◆ WORK TO BE COMPLETED ◆
Return every line, unchanged, from the beginning of the entries through the line that holds "##### Backend - Node, Express", both ends included. Leave the pictures out.

□ □ □ □

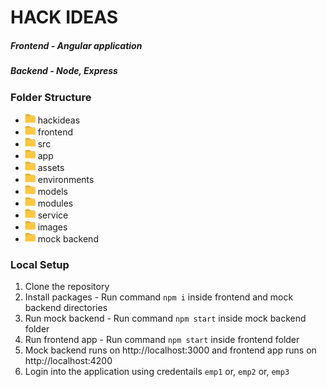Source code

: # HACK IDEAS
##### Frontend - Angular application
##### Backend - Node, Express

### Folder Structure
- ![folder](/images/folder.png) hackideas
 - ![folder](/images/folder.png) frontend
  - ![folder](/images/folder.png) src
  - ![folder](/images/folder.png) app
  - ![folder](/images/folder.png) assets
  - ![folder](/images/folder.png) environments
  - ![folder](/images/folder.png) models
  - ![folder](/images/folder.png) modules
  - ![folder](/images/folder.png) service
 - ![folder](/images/folder.png) images
 - ![folder](/images/folder.png) mock backend

### Local Setup
1. Clone the repository
2. Install packages - Run command `npm i` inside frontend and mock backend directories
3. Run mock backend - Run command `npm start` inside mock backend folder
4. Run frontend app - Run command `npm start` inside frontend folder
5. Mock backend runs on http://localhost:3000 and frontend app runs on http://localhost:4200
6. Login into the application using credentails `emp1` or, `emp2` or, `emp3`

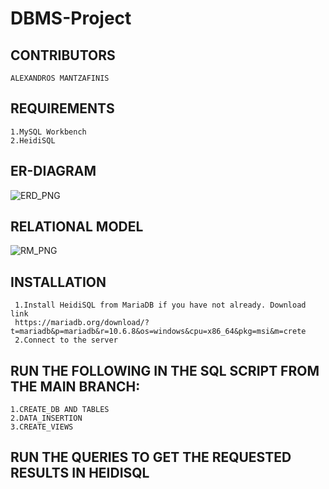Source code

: # DBMS-Project

## CONTRIBUTORS
    ALEXANDROS MANTZAFINIS

## REQUIREMENTS
    1.MySQL Workbench
    2.HeidiSQL
    
## ER-DIAGRAM

![ERD_PNG](https://user-images.githubusercontent.com/94281093/172062635-d1064701-28e1-4316-b616-94ee4b78e11b.png)


## RELATIONAL MODEL

![RM_PNG](https://user-images.githubusercontent.com/94281093/172061659-e9f1e0c4-a4e5-4b9a-bf53-de946bac5152.png)


## INSTALLATION
     1.Install HeidiSQL from MariaDB if you have not already. Download link
     https://mariadb.org/download/?t=mariadb&p=mariadb&r=10.6.8&os=windows&cpu=x86_64&pkg=msi&m=crete
     2.Connect to the server
## RUN THE FOLLOWING IN THE SQL SCRIPT FROM THE MAIN BRANCH:
    1.CREATE_DB AND TABLES
    2.DATA_INSERTION
    3.CREATE_VIEWS


## RUN THE QUERIES TO GET THE REQUESTED RESULTS IN HEIDISQL 
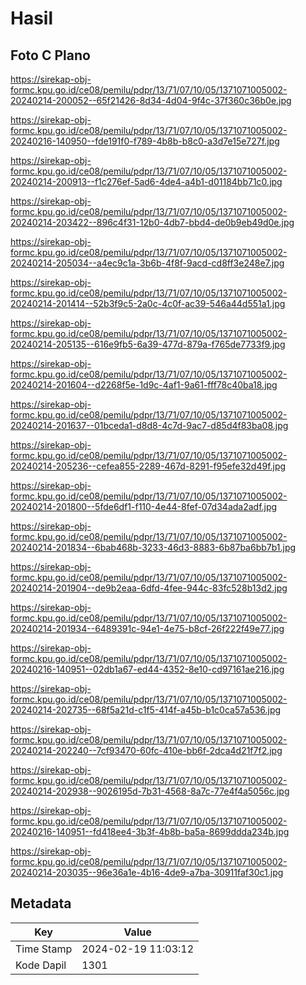 # Hasil

## Foto C Plano

https://sirekap-obj-formc.kpu.go.id/ce08/pemilu/pdpr/13/71/07/10/05/1371071005002-20240214-200052--65f21426-8d34-4d04-9f4c-37f360c36b0e.jpg

https://sirekap-obj-formc.kpu.go.id/ce08/pemilu/pdpr/13/71/07/10/05/1371071005002-20240216-140950--fde191f0-f789-4b8b-b8c0-a3d7e15e727f.jpg

https://sirekap-obj-formc.kpu.go.id/ce08/pemilu/pdpr/13/71/07/10/05/1371071005002-20240214-200913--f1c276ef-5ad6-4de4-a4b1-d01184bb71c0.jpg

https://sirekap-obj-formc.kpu.go.id/ce08/pemilu/pdpr/13/71/07/10/05/1371071005002-20240214-203422--896c4f31-12b0-4db7-bbd4-de0b9eb49d0e.jpg

https://sirekap-obj-formc.kpu.go.id/ce08/pemilu/pdpr/13/71/07/10/05/1371071005002-20240214-205034--a4ec9c1a-3b6b-4f8f-9acd-cd8ff3e248e7.jpg

https://sirekap-obj-formc.kpu.go.id/ce08/pemilu/pdpr/13/71/07/10/05/1371071005002-20240214-201414--52b3f9c5-2a0c-4c0f-ac39-546a44d551a1.jpg

https://sirekap-obj-formc.kpu.go.id/ce08/pemilu/pdpr/13/71/07/10/05/1371071005002-20240214-205135--616e9fb5-6a39-477d-879a-f765de7733f9.jpg

https://sirekap-obj-formc.kpu.go.id/ce08/pemilu/pdpr/13/71/07/10/05/1371071005002-20240214-201604--d2268f5e-1d9c-4af1-9a61-fff78c40ba18.jpg

https://sirekap-obj-formc.kpu.go.id/ce08/pemilu/pdpr/13/71/07/10/05/1371071005002-20240214-201637--01bceda1-d8d8-4c7d-9ac7-d85d4f83ba08.jpg

https://sirekap-obj-formc.kpu.go.id/ce08/pemilu/pdpr/13/71/07/10/05/1371071005002-20240214-205236--cefea855-2289-467d-8291-f95efe32d49f.jpg

https://sirekap-obj-formc.kpu.go.id/ce08/pemilu/pdpr/13/71/07/10/05/1371071005002-20240214-201800--5fde6df1-f110-4e44-8fef-07d34ada2adf.jpg

https://sirekap-obj-formc.kpu.go.id/ce08/pemilu/pdpr/13/71/07/10/05/1371071005002-20240214-201834--6bab468b-3233-46d3-8883-6b87ba6bb7b1.jpg

https://sirekap-obj-formc.kpu.go.id/ce08/pemilu/pdpr/13/71/07/10/05/1371071005002-20240214-201904--de9b2eaa-6dfd-4fee-944c-83fc528b13d2.jpg

https://sirekap-obj-formc.kpu.go.id/ce08/pemilu/pdpr/13/71/07/10/05/1371071005002-20240214-201934--6489391c-94e1-4e75-b8cf-26f222f49e77.jpg

https://sirekap-obj-formc.kpu.go.id/ce08/pemilu/pdpr/13/71/07/10/05/1371071005002-20240216-140951--02db1a67-ed44-4352-8e10-cd97161ae216.jpg

https://sirekap-obj-formc.kpu.go.id/ce08/pemilu/pdpr/13/71/07/10/05/1371071005002-20240214-202735--68f5a21d-c1f5-414f-a45b-b1c0ca57a536.jpg

https://sirekap-obj-formc.kpu.go.id/ce08/pemilu/pdpr/13/71/07/10/05/1371071005002-20240214-202240--7cf93470-60fc-410e-bb6f-2dca4d21f7f2.jpg

https://sirekap-obj-formc.kpu.go.id/ce08/pemilu/pdpr/13/71/07/10/05/1371071005002-20240214-202938--9026195d-7b31-4568-8a7c-77e4f4a5056c.jpg

https://sirekap-obj-formc.kpu.go.id/ce08/pemilu/pdpr/13/71/07/10/05/1371071005002-20240216-140951--fd418ee4-3b3f-4b8b-ba5a-8699ddda234b.jpg

https://sirekap-obj-formc.kpu.go.id/ce08/pemilu/pdpr/13/71/07/10/05/1371071005002-20240214-203035--96e36a1e-4b16-4de9-a7ba-30911faf30c1.jpg


## Metadata

| Key        | Value               |
| ---------- | ------------------- |
| Time Stamp | 2024-02-19 11:03:12 |
| Kode Dapil | 1301                |



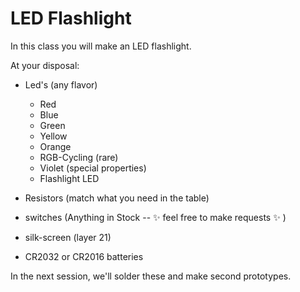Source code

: # LED Flashlight

In this class you will make an LED flashlight.

At your disposal:

* Led's (any flavor)
  * Red
  * Blue
  * Green
  * Yellow
  * Orange
  * RGB-Cycling (rare)
  * Violet (special properties)
  * Flashlight LED

* Resistors (match what you need in the table)
* switches (Anything in Stock -- :sparkles: feel free to make requests :sparkles: )
* silk-screen (layer 21)
* CR2032 or CR2016 batteries



In the next session, we'll solder these and make second prototypes.

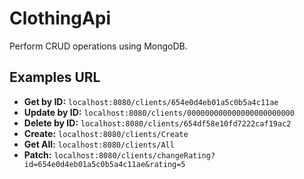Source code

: # ClothingApi

Perform CRUD operations using MongoDB.

## Examples URL

- **Get by ID:** `localhost:8080/clients/654e0d4eb01a5c0b5a4c11ae`
- **Update by ID:** `localhost:8080/clients/000000000000000000000000`
- **Delete by ID:** `localhost:8080/clients/654df58e10fd7222caf19ac2`
- **Create:** `localhost:8080/clients/Create`
- **Get All:** `localhost:8080/clients/All`
- **Patch:** `localhost:8080/clients/changeRating?id=654e0d4eb01a5c0b5a4c11ae&rating=5`
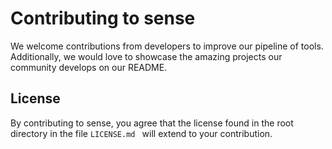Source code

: # Contributing to sense

We welcome contributions from developers to improve our pipeline of tools. Additionally, we would love to showcase
the amazing projects our community develops on our README.

## License
By contributing to sense, you agree that the license found in the root directory in the file `LICENSE.md
` will extend to your contribution. 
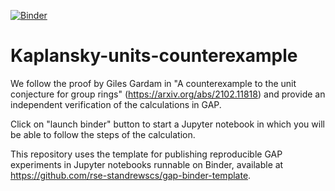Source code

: [![Binder](https://mybinder.org/badge.svg)](https://mybinder.org/v2/gh/alex-konovalov/Kaplansky-units-counterexample/main?filepath=counterexample.ipynb)

# Kaplansky-units-counterexample

We follow the proof by Giles Gardam in "A counterexample to the unit conjecture for group rings"
(https://arxiv.org/abs/2102.11818) and provide an independent verification of the calculations in GAP.

Click on "launch binder" button to start a Jupyter notebook in which you will be able to
follow the steps of the calculation.

This repository uses the template for publishing reproducible GAP experiments in Jupyter
notebooks runnable on Binder, available at https://github.com/rse-standrewscs/gap-binder-template.
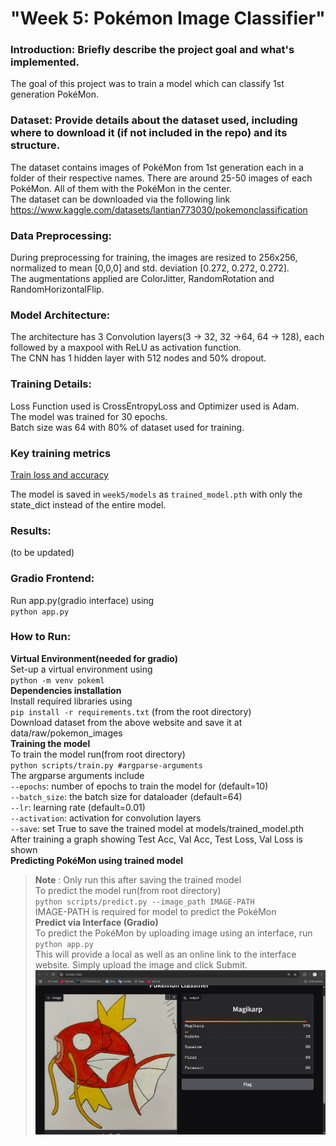 # "Week 5: Pokémon Image Classifier"  
  
### Introduction: Briefly describe the project goal and what's implemented.  
The goal of this project was to train a model which can classify 1st generation PokéMon.  
  
### Dataset: Provide details about the dataset used, including where to download it (if not included in the repo) and its structure.  
The dataset contains images of PokéMon from 1st generation each in a folder of their respective names. There are around 25-50 images of each PokéMon. All of them with the PokéMon in the center.  
The dataset can be downloaded via the following link  
https://www.kaggle.com/datasets/lantian773030/pokemonclassification  
  
### Data Preprocessing:  
During preprocessing for training, the images are resized to 256x256, normalized to mean [0,0,0] and std. deviation [0.272, 0.272, 0.272].  
The augmentations applied are ColorJitter, RandomRotation and RandomHorizontalFlip.  
  
### Model Architecture:  
The architecture has 3 Convolution layers(3 -> 32, 32 ->64, 64 -> 128), each followed by a maxpool with ReLU as activation function.  
The CNN has 1 hidden layer with 512 nodes and 50% dropout.  
  
### Training Details:  
Loss Function used is CrossEntropyLoss and Optimizer used is Adam.  
The model was trained for 30 epochs.  
Batch size was 64 with 80% of dataset used for training.  
  
### Key training metrics  
[Train loss and accuracy](test1.png)  
  
The model is saved in `week5/models` as `trained_model.pth` with only the state_dict instead of the entire model.  
  
### Results:  
(to be updated)  
### Gradio Frontend:  
Run app.py(gradio interface) using  
`python app.py`  
  
### How to Run:  
**Virtual Environment(needed for gradio)**  
Set-up a virtual environment using  
`python -m venv pokeml`  
**Dependencies installation**  
Install required libraries using  
`pip install -r requirements.txt` (from the root directory)  
Download dataset from the above website and save it at data/raw/pokemon_images  
**Training the model**  
To train the model run(from root directory)  
`python scripts/train.py #argparse-arguments`  
The argparse arguments include  
    `--epochs`: number of epochs to train the model for (default=10)  
    `--batch_size`: the batch size for dataloader (default=64)  
    `--lr`: learning rate (default=0.01)  
    `--activation`: activation for convolution layers  
    `--save`: set True to save the trained model at models/trained_model.pth  
After training a graph showing Test Acc, Val Acc, Test Loss, Val Loss is shown  
**Predicting PokéMon using trained model**  
>**Note** : Only run this after saving the trained model  
To predict the model run(from root directory)  
`python scripts/predict.py --image_path IMAGE-PATH`  
IMAGE-PATH is required for model to predict the PokéMon  
**Predict via Interface (Gradio)**  
To predict the PokéMon by uploading image using an interface, run  
`python app.py`  
This will provide a local as well as an online link to the interface website. Simply upload the image and click Submit.  
![Gradio Interface](gradio_demo.png)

□ □ □ □

◆ EXERCISE ANSWER ◆
Source code

: # HACK IDEAS
##### Frontend - Angular application
##### Backend - Node, Express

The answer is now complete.